“Yes, please.”
She cracks a smile, shaking her head at me and places a finger over her lips. She closes her eyes and tilts her head one way and then the other. I want to ask what she’s hearing, but she scrunches her closed eyes in concentration, and I know I’ll get walloped if I speak again.
“There,” she breathes. Her eyes snap open and she charges forward down the corridor. She marches left down another hallway and then comes to an abrupt stop.
“Do you hear it now?” she asks.
“Hear wh?—”
She puts her hand over my mouth and then tugs my ear. I close my eyes and listen. There under the creaking of the wooden floors, the rustling of feet in the main rooms, the opening of pages and slide of leather against leather as books are pulled off shelves, is a whisper.

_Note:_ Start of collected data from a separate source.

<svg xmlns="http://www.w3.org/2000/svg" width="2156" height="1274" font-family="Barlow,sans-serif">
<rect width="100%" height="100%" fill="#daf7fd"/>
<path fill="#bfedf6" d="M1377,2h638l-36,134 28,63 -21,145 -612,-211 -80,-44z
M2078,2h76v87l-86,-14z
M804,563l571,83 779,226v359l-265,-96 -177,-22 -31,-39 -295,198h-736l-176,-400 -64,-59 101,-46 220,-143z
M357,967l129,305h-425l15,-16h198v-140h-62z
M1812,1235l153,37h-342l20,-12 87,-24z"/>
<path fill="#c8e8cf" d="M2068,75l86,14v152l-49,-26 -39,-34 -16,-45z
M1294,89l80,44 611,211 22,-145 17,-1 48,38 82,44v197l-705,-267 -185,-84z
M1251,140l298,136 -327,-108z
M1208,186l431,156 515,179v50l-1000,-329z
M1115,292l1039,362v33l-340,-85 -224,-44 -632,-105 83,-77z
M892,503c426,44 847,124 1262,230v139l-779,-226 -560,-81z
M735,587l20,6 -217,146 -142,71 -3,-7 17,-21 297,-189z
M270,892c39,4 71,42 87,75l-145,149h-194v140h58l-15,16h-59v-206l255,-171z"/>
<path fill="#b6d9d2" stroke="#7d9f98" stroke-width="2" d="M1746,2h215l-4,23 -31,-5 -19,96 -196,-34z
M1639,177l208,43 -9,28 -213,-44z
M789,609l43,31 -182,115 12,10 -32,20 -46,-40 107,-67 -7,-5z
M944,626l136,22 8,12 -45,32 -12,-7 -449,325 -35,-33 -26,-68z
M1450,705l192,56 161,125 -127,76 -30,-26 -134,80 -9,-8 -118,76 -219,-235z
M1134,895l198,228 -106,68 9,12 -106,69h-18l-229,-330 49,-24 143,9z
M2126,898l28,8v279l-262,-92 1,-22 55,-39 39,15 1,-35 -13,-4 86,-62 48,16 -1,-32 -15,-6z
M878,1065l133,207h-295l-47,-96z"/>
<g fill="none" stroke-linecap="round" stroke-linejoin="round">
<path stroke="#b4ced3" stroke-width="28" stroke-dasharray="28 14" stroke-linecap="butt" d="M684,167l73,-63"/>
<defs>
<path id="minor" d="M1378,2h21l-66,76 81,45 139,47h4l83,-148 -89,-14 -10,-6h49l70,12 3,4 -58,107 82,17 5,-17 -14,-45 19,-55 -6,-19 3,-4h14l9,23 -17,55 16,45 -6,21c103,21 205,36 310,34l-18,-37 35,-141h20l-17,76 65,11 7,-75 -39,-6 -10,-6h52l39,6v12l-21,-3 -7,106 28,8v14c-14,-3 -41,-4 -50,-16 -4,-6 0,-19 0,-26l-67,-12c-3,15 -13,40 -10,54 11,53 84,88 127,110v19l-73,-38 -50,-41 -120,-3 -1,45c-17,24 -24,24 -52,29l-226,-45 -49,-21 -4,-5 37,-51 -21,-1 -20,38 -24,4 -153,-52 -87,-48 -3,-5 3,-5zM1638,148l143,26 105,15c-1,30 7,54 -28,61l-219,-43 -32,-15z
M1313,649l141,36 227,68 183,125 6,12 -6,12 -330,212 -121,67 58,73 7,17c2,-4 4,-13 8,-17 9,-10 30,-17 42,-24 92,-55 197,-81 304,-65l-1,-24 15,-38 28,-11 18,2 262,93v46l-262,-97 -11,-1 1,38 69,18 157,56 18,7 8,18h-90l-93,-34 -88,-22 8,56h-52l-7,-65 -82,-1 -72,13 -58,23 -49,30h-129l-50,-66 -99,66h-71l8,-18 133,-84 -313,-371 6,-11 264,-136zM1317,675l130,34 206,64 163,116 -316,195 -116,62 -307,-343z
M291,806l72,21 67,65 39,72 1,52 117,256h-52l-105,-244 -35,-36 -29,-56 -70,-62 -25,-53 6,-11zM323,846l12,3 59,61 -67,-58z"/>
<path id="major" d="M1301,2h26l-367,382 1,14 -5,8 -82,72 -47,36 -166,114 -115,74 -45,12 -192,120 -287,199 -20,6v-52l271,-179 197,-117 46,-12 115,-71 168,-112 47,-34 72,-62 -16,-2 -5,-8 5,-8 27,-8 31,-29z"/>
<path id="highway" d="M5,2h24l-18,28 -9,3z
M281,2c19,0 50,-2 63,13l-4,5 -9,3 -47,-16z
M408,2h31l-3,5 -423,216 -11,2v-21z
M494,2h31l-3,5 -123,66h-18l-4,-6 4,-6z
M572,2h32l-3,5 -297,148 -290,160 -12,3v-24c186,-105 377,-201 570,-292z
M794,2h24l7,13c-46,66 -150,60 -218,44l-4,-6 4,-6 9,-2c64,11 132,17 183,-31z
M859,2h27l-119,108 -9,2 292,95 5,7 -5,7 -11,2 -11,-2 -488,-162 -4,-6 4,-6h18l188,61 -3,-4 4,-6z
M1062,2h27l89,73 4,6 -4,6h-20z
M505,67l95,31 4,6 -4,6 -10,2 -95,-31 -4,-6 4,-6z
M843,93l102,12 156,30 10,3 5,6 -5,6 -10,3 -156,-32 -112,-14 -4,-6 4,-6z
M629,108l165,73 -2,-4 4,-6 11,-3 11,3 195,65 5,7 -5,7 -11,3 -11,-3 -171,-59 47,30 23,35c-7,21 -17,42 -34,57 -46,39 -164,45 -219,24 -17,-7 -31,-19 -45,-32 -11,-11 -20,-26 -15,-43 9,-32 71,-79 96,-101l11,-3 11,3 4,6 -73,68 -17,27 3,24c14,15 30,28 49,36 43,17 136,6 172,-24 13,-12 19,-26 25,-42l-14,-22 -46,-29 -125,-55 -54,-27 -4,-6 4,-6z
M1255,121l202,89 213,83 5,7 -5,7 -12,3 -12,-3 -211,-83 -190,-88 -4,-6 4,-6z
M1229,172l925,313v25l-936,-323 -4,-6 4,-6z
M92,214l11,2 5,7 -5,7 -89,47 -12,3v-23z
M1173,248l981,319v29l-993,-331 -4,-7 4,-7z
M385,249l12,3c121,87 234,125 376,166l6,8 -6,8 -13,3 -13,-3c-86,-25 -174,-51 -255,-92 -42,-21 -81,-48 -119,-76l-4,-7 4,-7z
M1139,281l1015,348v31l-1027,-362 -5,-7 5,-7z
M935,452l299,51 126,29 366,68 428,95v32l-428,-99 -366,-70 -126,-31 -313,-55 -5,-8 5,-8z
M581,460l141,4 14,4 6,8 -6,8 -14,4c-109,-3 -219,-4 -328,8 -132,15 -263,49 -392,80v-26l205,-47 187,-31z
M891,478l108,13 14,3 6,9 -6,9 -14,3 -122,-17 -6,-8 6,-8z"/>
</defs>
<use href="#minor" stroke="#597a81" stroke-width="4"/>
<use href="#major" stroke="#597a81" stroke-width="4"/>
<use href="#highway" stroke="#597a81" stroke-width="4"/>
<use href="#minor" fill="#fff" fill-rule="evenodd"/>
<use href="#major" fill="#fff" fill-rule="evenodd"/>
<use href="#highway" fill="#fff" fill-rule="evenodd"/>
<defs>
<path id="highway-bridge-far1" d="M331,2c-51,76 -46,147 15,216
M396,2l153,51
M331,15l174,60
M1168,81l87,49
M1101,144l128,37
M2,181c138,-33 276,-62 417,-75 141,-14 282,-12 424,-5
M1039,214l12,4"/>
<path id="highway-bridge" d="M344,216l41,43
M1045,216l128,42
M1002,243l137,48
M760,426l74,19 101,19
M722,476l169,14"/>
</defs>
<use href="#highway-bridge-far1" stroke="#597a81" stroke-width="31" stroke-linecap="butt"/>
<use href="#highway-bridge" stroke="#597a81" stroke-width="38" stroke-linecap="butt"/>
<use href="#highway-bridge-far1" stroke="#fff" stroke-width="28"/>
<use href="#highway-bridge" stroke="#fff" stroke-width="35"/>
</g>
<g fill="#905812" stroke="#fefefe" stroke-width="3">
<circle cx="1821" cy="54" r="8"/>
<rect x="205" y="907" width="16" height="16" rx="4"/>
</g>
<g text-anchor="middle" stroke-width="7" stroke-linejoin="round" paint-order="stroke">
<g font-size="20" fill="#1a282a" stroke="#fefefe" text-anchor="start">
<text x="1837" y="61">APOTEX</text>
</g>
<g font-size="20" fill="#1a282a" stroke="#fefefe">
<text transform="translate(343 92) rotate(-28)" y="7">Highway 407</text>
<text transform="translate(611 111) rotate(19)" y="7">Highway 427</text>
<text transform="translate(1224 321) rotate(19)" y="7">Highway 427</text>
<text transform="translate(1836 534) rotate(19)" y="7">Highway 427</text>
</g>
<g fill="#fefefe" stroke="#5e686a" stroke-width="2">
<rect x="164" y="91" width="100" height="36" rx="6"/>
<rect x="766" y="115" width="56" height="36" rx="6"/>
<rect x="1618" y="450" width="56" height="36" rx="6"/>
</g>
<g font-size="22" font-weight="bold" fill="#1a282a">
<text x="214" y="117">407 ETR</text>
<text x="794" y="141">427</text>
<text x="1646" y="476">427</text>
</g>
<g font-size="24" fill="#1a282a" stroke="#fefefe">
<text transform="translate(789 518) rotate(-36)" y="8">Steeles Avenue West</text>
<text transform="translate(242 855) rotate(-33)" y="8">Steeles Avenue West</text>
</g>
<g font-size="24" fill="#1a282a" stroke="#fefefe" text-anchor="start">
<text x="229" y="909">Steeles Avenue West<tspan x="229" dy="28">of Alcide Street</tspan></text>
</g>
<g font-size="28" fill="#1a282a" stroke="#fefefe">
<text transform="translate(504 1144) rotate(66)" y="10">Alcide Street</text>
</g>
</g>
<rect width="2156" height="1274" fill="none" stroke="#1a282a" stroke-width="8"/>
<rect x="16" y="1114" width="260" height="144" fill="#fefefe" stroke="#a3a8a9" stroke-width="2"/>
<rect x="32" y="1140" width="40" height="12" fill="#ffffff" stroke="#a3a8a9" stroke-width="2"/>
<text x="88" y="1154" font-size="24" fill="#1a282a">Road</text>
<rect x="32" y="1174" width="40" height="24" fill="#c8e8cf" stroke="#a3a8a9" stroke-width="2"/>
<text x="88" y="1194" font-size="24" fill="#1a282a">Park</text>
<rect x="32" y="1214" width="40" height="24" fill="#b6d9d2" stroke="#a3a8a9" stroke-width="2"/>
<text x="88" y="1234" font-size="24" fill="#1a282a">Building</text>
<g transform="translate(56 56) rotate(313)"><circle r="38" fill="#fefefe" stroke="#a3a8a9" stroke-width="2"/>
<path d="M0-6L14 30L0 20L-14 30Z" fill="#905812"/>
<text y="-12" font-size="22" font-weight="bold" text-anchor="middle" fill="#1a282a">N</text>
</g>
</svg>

It sounds like crinkled paper and sliding sheaves of parchment. Like secrets and stories and the murmured promises of tales to come. But more than anything, it’s the lyrical sound of a book, as if it were singing.
I pull her hand off my mouth. “What is that?” I whisper.
“I have no idea, but that clever son of a bitch tricked us, he meant lyrical literally. I think it’s coming from this corridor. Help me look.”
We set about scanning the shelves but see nothing obvious. I pull books out, tug at the giant maps and run my fingers down leather spines.
I bend to the lower shelf, catching the hook of a whisper. I lean down further, brushing my fingers against the spines and then I find it. “Red,” I call.
She appears, looking down at my arse.
“Oh,” I say, standing up and pulling the book with me.
She drags her eyes back up my body.
“Sorry,” she says, a hint of pink brushing her cheeks.
“Enjoying the view?”
She glares at me and tugs the book out of my hand to hold it up to her ear.
“You did it,” she says. “And it’s saying something. Here, listen.”
She holds the book up between us and steps into my personal space. I’m suddenly very aware of how close we are. The fact that, even though we’ve fucked multiple times now, we’re so rarely close. We’re not tender, our connection is forged in rage and hate and stolen memories. But standing this close to her in the dim corridor, my fingers find their way to her jaw, brushing along the soft skin.
She tenses and then relaxes, moving even closer.
“I—” I start, realising that things are shifting between us again and that I am going to have to confess the truth. Tell her what I did and why. “I need to tel?—”
She cuts me off, her lips crushing against mine in a bruising kiss. The book falls somewhere behind me onto the bookcase shelf. Her hands twine through my hair as she deepens the kiss.
My arms slide around her waist, pulling her tight against my body. Our tongues slide over each other, and I realise that this is the first time we’ve kissed outside of blood lust. She pulls back, runs her thumb over my lip, leans in and sucks it into her mouth. When she releases me, she smiles.
“You taste like cherry balm,” she says.
“And you taste like you belong to me.”
She narrows her eyes at me, but I just smile.
“I do believe,” I lean into her, kissing across her cheek towards her ear. “You’re falling for me, Verity Fairbanks.”
She breaks away, leaning back, her eyes wide, her lips parted. But before she has a chance to respond, Dahlia and Lincoln appear.
Lincoln’s eyes dart between Red and I. She springs back, grabbing the whispering book.
Dahlia’s eyes narrow. “Oh, it’s you. Well, I was hoping you wouldn’t have found the talking books, but seeing as you have, you’d better follow us. We found something.”